■ **Dataset excerpts**:
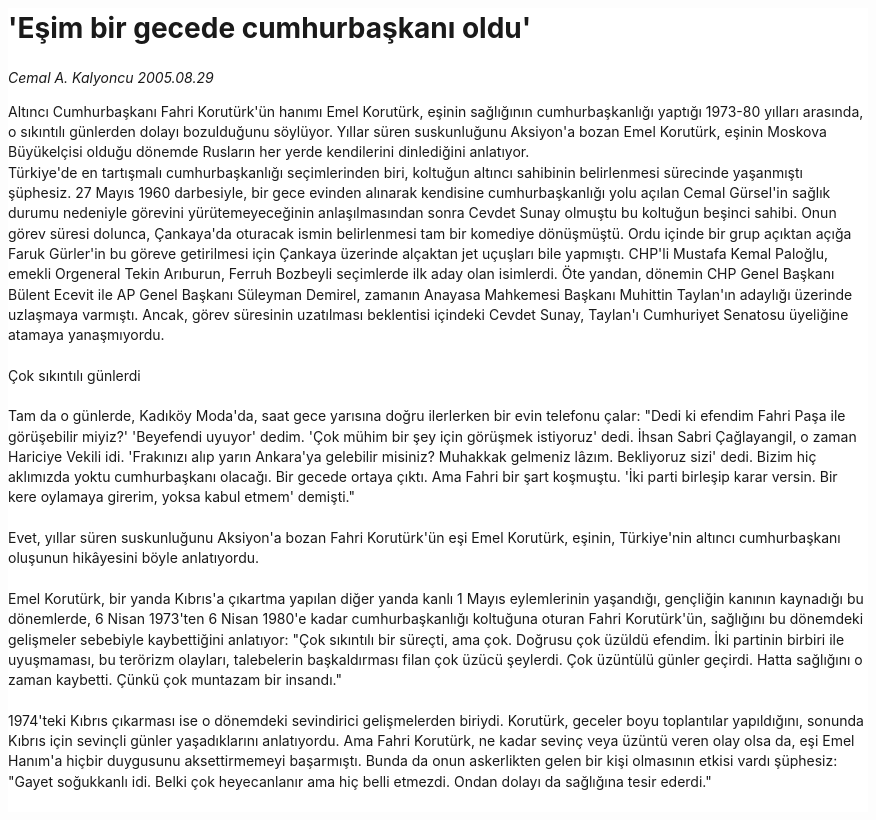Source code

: # 'Eşim bir gecede cumhurbaşkanı oldu'

*Cemal A. Kalyoncu 2005.08.29*

<div class="news-detail-text-todays">
 <div>
 </div>
 <div>
 </div>
 <div id="newsSpot">
  <font class="detail-spot">
   Altıncı Cumhurbaşkanı Fahri Korutürk'ün hanımı Emel Korutürk, eşinin sağlığının cumhurbaşkanlığı yaptığı 1973-80 yılları arasında, o sıkıntılı günlerden dolayı bozulduğunu söylüyor. Yıllar süren suskunluğunu Aksiyon'a bozan Emel Korutürk, eşinin Moskova Büyükelçisi olduğu dönemde Rusların her yerde kendilerini dinlediğini anlatıyor.
  </font>
 </div>
 <div id="newsText">
  <font class="detail-text">
   Türkiye'de en tartışmalı cumhurbaşkanlığı seçimlerinden biri, koltuğun altıncı sahibinin belirlenmesi sürecinde yaşanmıştı şüphesiz. 27 Mayıs 1960 darbesiyle, bir gece evinden alınarak kendisine cumhurbaşkanlığı yolu açılan Cemal Gürsel'in sağlık durumu nedeniyle görevini yürütemeyeceğinin anlaşılmasından sonra Cevdet Sunay olmuştu bu koltuğun beşinci sahibi. Onun görev süresi dolunca, Çankaya'da oturacak ismin belirlenmesi tam bir komediye dönüşmüştü. Ordu içinde bir grup açıktan açığa Faruk Gürler'in bu göreve getirilmesi için Çankaya üzerinde alçaktan jet uçuşları bile yapmıştı. CHP'li Mustafa Kemal Paloğlu, emekli Orgeneral Tekin Arıburun, Ferruh Bozbeyli seçimlerde ilk aday olan isimlerdi. Öte yandan, dönemin CHP Genel Başkanı Bülent Ecevit ile AP Genel Başkanı Süleyman Demirel, zamanın Anayasa Mahkemesi Başkanı Muhittin Taylan'ın adaylığı üzerinde uzlaşmaya varmıştı. Ancak, görev süresinin uzatılması beklentisi içindeki Cevdet Sunay, Taylan'ı Cumhuriyet Senatosu üyeliğine atamaya yanaşmıyordu.
   <br/>
   <br/>
   Çok sıkıntılı günlerdi
   <br/>
   <br/>
   Tam da o günlerde, Kadıköy Moda'da, saat gece yarısına doğru ilerlerken bir evin telefonu çalar: "Dedi ki efendim Fahri Paşa ile görüşebilir miyiz?' 'Beyefendi uyuyor' dedim. 'Çok mühim bir şey için görüşmek istiyoruz' dedi. İhsan Sabri Çağlayangil, o zaman Hariciye Vekili idi. 'Frakınızı alıp yarın Ankara'ya gelebilir misiniz? Muhakkak gelmeniz lâzım. Bekliyoruz sizi' dedi. Bizim hiç aklımızda yoktu cumhurbaşkanı olacağı. Bir gecede ortaya çıktı. Ama Fahri bir şart koşmuştu. 'İki parti birleşip karar versin. Bir kere oylamaya girerim, yoksa kabul etmem' demişti."
   <br/>
   <br/>
   Evet, yıllar süren suskunluğunu Aksiyon'a bozan Fahri Korutürk'ün eşi Emel Korutürk, eşinin, Türkiye'nin altıncı cumhurbaşkanı oluşunun hikâyesini böyle anlatıyordu.
   <br/>
   <br/>
   Emel Korutürk, bir yanda Kıbrıs'a çıkartma yapılan diğer yanda kanlı 1 Mayıs eylemlerinin yaşandığı, gençliğin kanının kaynadığı bu dönemlerde, 6 Nisan 1973'ten 6 Nisan 1980'e kadar cumhurbaşkanlığı koltuğuna oturan Fahri Korutürk'ün, sağlığını bu dönemdeki gelişmeler sebebiyle kaybettiğini anlatıyor: "Çok sıkıntılı bir süreçti, ama çok. Doğrusu çok üzüldü efendim. İki partinin birbiri ile uyuşmaması, bu terörizm olayları, talebelerin başkaldırması filan çok üzücü şeylerdi. Çok üzüntülü günler geçirdi. Hatta sağlığını o zaman kaybetti. Çünkü çok muntazam bir insandı."
   <br/>
   <br/>
   1974'teki Kıbrıs çıkarması ise o dönemdeki sevindirici gelişmelerden biriydi. Korutürk, geceler boyu toplantılar yapıldığını, sonunda Kıbrıs için sevinçli günler yaşadıklarını anlatıyordu. Ama Fahri Korutürk, ne kadar sevinç veya üzüntü veren olay olsa da, eşi Emel Hanım'a hiçbir duygusunu aksettirmemeyi başarmıştı. Bunda da onun askerlikten gelen bir kişi olmasının etkisi vardı şüphesiz: "Gayet soğukkanlı idi. Belki çok heyecanlanır ama hiç belli etmezdi. Ondan dolayı da sağlığına tesir ederdi."
   <br/>
   <br/>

■ **Directive**: Repeat the preceding records exactly but drop the images.

■ **Solution to the exercise**:
Source code

: # 'Eşim bir gecede cumhurbaşkanı oldu'

*Cemal A. Kalyoncu 2005.08.29*

<div class="news-detail-text-todays">
 <div>
 </div>
 <div>
 </div>
 <div id="newsSpot">
  <font class="detail-spot">
   Altıncı Cumhurbaşkanı Fahri Korutürk'ün hanımı Emel Korutürk, eşinin sağlığının cumhurbaşkanlığı yaptığı 1973-80 yılları arasında, o sıkıntılı günlerden dolayı bozulduğunu söylüyor. Yıllar süren suskunluğunu Aksiyon'a bozan Emel Korutürk, eşinin Moskova Büyükelçisi olduğu dönemde Rusların her yerde kendilerini dinlediğini anlatıyor.
  </font>
 </div>
 <div id="newsText">
  <font class="detail-text">
   Türkiye'de en tartışmalı cumhurbaşkanlığı seçimlerinden biri, koltuğun altıncı sahibinin belirlenmesi sürecinde yaşanmıştı şüphesiz. 27 Mayıs 1960 darbesiyle, bir gece evinden alınarak kendisine cumhurbaşkanlığı yolu açılan Cemal Gürsel'in sağlık durumu nedeniyle görevini yürütemeyeceğinin anlaşılmasından sonra Cevdet Sunay olmuştu bu koltuğun beşinci sahibi. Onun görev süresi dolunca, Çankaya'da oturacak ismin belirlenmesi tam bir komediye dönüşmüştü. Ordu içinde bir grup açıktan açığa Faruk Gürler'in bu göreve getirilmesi için Çankaya üzerinde alçaktan jet uçuşları bile yapmıştı. CHP'li Mustafa Kemal Paloğlu, emekli Orgeneral Tekin Arıburun, Ferruh Bozbeyli seçimlerde ilk aday olan isimlerdi. Öte yandan, dönemin CHP Genel Başkanı Bülent Ecevit ile AP Genel Başkanı Süleyman Demirel, zamanın Anayasa Mahkemesi Başkanı Muhittin Taylan'ın adaylığı üzerinde uzlaşmaya varmıştı. Ancak, görev süresinin uzatılması beklentisi içindeki Cevdet Sunay, Taylan'ı Cumhuriyet Senatosu üyeliğine atamaya yanaşmıyordu.
   <br/>
   <br/>
   Çok sıkıntılı günlerdi
   <br/>
   <br/>
   Tam da o günlerde, Kadıköy Moda'da, saat gece yarısına doğru ilerlerken bir evin telefonu çalar: "Dedi ki efendim Fahri Paşa ile görüşebilir miyiz?' 'Beyefendi uyuyor' dedim. 'Çok mühim bir şey için görüşmek istiyoruz' dedi. İhsan Sabri Çağlayangil, o zaman Hariciye Vekili idi. 'Frakınızı alıp yarın Ankara'ya gelebilir misiniz? Muhakkak gelmeniz lâzım. Bekliyoruz sizi' dedi. Bizim hiç aklımızda yoktu cumhurbaşkanı olacağı. Bir gecede ortaya çıktı. Ama Fahri bir şart koşmuştu. 'İki parti birleşip karar versin. Bir kere oylamaya girerim, yoksa kabul etmem' demişti."
   <br/>
   <br/>
   Evet, yıllar süren suskunluğunu Aksiyon'a bozan Fahri Korutürk'ün eşi Emel Korutürk, eşinin, Türkiye'nin altıncı cumhurbaşkanı oluşunun hikâyesini böyle anlatıyordu.
   <br/>
   <br/>
   Emel Korutürk, bir yanda Kıbrıs'a çıkartma yapılan diğer yanda kanlı 1 Mayıs eylemlerinin yaşandığı, gençliğin kanının kaynadığı bu dönemlerde, 6 Nisan 1973'ten 6 Nisan 1980'e kadar cumhurbaşkanlığı koltuğuna oturan Fahri Korutürk'ün, sağlığını bu dönemdeki gelişmeler sebebiyle kaybettiğini anlatıyor: "Çok sıkıntılı bir süreçti, ama çok. Doğrusu çok üzüldü efendim. İki partinin birbiri ile uyuşmaması, bu terörizm olayları, talebelerin başkaldırması filan çok üzücü şeylerdi. Çok üzüntülü günler geçirdi. Hatta sağlığını o zaman kaybetti. Çünkü çok muntazam bir insandı."
   <br/>
   <br/>
   1974'teki Kıbrıs çıkarması ise o dönemdeki sevindirici gelişmelerden biriydi. Korutürk, geceler boyu toplantılar yapıldığını, sonunda Kıbrıs için sevinçli günler yaşadıklarını anlatıyordu. Ama Fahri Korutürk, ne kadar sevinç veya üzüntü veren olay olsa da, eşi Emel Hanım'a hiçbir duygusunu aksettirmemeyi başarmıştı. Bunda da onun askerlikten gelen bir kişi olmasının etkisi vardı şüphesiz: "Gayet soğukkanlı idi. Belki çok heyecanlanır ama hiç belli etmezdi. Ondan dolayı da sağlığına tesir ederdi."
   <br/>
   <br/>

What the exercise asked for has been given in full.